● **Document text**
========
The 1960 United States presidential election in Arkansas took place on November 8, 1960, as part of the 1960 United States presidential election. State voters chose eight representatives, or electors, to the Electoral College, who voted for president and vice president.

Arkansas was won by Senator John F. Kennedy (D–Massachusetts), running with Senator Lyndon B. Johnson, with 50.19% of the popular vote against incumbent Vice President Richard Nixon (R–California), running with United States Ambassador to the United Nations Henry Cabot Lodge, Jr., with 43.06% of the popular vote. National States' Rights Party candidate Orval Faubus performed best in his home state of Arkansas, earning 6.76% of the vote. Nixon was however the first-ever Republican victor in the five northeastern counties of Clay, Craighead, Fulton, Randolph and Sharp due to powerful "Bible Belt" anti-Catholicism. In 1928 this was muted by the presence of Arkansas Senator Joseph T. Robinson as Al Smith's running mate, and perhaps by perception of Hoover’s ineffectiveness at relieving the great 1927 flood. Nixon was also the first Republican victor in Marion County since Ulysses S. Grant in 1868.
========
● **Record set**
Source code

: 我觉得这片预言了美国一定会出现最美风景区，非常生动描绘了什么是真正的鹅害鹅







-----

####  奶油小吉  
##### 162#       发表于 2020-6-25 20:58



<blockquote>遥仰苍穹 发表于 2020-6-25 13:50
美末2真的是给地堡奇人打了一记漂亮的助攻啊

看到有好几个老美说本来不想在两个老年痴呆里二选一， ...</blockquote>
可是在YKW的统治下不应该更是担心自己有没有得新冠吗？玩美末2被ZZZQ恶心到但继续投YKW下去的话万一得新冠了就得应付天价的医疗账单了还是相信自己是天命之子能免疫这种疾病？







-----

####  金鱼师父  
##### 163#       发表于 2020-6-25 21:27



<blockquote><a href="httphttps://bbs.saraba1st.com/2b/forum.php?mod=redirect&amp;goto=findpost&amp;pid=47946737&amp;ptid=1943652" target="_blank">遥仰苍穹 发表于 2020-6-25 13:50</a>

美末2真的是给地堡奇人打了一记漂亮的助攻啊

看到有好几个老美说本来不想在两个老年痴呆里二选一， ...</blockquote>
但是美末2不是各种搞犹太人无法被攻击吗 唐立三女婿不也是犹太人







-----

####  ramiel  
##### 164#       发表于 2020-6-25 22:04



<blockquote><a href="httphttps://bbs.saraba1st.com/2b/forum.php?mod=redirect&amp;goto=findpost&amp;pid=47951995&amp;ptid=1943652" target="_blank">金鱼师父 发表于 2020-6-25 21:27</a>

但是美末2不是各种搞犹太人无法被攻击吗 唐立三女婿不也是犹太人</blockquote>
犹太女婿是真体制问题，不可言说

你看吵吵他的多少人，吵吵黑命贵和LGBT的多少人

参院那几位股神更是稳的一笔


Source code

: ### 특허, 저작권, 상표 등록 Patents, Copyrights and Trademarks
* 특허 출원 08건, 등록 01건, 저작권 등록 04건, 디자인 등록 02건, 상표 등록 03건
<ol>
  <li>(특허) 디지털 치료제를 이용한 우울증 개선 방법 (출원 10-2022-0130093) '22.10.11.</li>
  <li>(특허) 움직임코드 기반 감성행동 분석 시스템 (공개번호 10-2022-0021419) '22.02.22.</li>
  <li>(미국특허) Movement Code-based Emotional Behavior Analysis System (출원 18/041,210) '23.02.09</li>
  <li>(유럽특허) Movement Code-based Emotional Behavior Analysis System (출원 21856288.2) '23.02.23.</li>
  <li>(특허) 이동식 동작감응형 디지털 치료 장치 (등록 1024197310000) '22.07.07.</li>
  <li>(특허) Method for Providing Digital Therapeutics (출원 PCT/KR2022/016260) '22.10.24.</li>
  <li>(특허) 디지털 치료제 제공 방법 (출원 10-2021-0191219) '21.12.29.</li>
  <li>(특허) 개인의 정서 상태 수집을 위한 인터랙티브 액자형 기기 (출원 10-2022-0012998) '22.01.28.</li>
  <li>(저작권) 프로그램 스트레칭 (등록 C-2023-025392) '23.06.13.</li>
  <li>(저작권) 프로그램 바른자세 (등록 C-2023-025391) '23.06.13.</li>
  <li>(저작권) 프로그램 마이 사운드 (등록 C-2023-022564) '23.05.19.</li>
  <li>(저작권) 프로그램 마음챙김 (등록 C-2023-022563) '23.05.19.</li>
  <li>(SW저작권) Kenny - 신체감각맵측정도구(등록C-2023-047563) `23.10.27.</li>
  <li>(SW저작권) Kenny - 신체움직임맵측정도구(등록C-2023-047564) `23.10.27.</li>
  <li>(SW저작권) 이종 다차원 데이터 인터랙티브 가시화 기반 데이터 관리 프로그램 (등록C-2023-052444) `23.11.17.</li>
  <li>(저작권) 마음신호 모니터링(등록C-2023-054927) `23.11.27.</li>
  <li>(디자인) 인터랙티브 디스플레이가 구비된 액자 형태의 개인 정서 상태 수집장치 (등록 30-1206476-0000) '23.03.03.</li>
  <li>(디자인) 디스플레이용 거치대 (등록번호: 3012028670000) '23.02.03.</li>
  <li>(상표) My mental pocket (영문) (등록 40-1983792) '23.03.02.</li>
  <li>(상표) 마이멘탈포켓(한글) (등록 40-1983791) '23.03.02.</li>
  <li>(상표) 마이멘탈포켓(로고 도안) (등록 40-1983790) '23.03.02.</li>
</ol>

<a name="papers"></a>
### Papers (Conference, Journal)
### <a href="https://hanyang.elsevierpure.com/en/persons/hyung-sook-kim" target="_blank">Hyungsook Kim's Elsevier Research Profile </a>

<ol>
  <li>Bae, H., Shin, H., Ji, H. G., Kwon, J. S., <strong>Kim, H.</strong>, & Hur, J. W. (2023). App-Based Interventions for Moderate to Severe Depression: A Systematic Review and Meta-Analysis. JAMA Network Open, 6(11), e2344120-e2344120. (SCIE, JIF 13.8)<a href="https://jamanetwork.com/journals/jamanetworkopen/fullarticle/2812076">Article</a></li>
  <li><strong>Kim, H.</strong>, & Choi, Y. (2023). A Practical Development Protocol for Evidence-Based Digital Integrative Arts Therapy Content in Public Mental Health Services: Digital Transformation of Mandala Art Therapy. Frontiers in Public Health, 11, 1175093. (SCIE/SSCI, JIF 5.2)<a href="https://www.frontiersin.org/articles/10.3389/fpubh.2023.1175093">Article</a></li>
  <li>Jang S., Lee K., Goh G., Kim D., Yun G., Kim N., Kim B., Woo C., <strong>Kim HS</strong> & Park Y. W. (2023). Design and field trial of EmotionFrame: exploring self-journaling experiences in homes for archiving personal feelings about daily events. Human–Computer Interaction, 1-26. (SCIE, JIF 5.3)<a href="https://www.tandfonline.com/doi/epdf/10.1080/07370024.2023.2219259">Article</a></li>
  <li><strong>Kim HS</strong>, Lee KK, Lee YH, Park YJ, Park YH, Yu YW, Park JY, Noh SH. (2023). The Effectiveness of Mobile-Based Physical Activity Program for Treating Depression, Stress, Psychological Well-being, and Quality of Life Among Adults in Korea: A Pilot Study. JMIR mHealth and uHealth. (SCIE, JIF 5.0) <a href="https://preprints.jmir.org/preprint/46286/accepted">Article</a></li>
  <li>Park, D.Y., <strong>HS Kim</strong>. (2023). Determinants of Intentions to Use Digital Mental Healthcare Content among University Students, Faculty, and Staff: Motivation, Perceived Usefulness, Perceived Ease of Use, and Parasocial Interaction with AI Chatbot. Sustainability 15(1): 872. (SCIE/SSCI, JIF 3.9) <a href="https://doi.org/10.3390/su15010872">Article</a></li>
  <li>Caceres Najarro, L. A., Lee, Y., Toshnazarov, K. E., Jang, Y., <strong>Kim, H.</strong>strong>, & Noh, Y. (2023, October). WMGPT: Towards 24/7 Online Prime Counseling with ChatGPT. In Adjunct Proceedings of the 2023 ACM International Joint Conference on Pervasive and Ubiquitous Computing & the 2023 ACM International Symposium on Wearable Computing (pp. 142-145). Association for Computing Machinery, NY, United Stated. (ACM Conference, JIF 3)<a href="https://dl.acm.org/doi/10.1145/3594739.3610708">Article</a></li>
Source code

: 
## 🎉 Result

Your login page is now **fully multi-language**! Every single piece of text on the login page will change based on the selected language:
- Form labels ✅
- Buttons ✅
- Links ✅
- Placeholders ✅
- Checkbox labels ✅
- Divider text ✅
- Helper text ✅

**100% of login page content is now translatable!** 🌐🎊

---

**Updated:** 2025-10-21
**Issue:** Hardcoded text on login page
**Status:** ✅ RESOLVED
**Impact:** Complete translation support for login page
========
● **What is being asked**
Please list the northeastern counties that the 1960 Arkansas election text says voted Republican for the first time ever when Nixon carried them.

● **Written answer**
Clay, Craighead, Fulton, Randolph, Sharp